Görev tanımı => Aşağıdaki satırlar arasından "watch" dizesini içerenlerin tümünü ayıklayıp kopyalayın. Büyük-küçük harf ayrımı dikkate alınır.

Verilen satırlar =>
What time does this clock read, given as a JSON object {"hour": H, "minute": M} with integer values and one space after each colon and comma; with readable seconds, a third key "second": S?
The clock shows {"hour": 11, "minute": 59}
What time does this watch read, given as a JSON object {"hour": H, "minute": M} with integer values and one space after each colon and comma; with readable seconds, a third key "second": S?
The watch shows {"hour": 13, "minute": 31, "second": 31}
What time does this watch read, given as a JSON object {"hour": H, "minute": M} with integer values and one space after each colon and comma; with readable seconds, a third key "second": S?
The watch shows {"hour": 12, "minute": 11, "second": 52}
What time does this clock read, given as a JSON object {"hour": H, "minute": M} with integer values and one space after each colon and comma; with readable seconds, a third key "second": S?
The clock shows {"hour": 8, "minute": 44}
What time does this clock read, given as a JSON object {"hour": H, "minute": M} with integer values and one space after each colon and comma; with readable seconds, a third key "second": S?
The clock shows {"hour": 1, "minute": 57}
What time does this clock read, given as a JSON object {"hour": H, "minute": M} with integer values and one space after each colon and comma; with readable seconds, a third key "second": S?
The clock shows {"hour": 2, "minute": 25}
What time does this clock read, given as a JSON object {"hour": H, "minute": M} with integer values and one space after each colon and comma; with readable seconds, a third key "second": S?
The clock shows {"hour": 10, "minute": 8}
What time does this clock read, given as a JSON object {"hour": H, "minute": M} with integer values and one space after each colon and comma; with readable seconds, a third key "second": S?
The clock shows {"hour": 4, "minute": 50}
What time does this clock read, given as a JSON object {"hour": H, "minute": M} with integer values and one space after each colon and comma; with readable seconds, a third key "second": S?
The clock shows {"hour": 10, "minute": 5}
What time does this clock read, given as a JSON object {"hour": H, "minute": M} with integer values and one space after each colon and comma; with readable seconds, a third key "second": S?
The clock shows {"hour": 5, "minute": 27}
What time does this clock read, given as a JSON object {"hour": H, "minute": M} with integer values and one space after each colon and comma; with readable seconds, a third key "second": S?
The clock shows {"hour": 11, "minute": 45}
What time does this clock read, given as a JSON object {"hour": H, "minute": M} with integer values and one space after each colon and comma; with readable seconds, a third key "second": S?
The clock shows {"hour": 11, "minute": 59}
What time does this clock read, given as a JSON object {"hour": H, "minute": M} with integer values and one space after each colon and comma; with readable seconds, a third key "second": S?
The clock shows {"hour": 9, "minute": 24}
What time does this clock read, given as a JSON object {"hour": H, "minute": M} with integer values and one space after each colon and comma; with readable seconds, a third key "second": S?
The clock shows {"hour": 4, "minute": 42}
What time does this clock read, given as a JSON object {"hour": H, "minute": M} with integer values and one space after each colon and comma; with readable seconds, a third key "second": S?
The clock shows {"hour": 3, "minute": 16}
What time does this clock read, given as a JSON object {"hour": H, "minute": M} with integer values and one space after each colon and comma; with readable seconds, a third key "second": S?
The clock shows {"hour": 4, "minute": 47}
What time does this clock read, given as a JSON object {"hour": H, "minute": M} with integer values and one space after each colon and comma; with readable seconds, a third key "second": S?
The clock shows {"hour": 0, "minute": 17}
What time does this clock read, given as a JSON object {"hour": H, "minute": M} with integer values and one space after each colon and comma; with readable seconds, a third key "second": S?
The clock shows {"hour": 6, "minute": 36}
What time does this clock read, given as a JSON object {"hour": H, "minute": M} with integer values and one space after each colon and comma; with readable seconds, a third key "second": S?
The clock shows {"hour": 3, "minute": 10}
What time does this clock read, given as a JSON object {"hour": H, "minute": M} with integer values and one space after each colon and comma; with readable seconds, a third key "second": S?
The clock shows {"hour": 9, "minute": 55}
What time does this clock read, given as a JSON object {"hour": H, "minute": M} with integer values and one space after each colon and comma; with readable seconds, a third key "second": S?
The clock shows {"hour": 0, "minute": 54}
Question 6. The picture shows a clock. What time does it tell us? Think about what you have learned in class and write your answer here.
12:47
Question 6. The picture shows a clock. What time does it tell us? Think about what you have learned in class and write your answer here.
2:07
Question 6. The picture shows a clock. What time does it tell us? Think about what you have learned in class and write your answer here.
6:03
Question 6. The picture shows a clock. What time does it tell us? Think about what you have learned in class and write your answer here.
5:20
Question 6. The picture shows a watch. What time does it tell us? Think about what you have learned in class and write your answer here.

Tam yanıt =>
What time does this watch read, given as a JSON object {"hour": H, "minute": M} with integer values and one space after each colon and comma; with readable seconds, a third key "second": S?
The watch shows {"hour": 13, "minute": 31, "second": 31}
What time does this watch read, given as a JSON object {"hour": H, "minute": M} with integer values and one space after each colon and comma; with readable seconds, a third key "second": S?
The watch shows {"hour": 12, "minute": 11, "second": 52}
Question 6. The picture shows a watch. What time does it tell us? Think about what you have learned in class and write your answer here.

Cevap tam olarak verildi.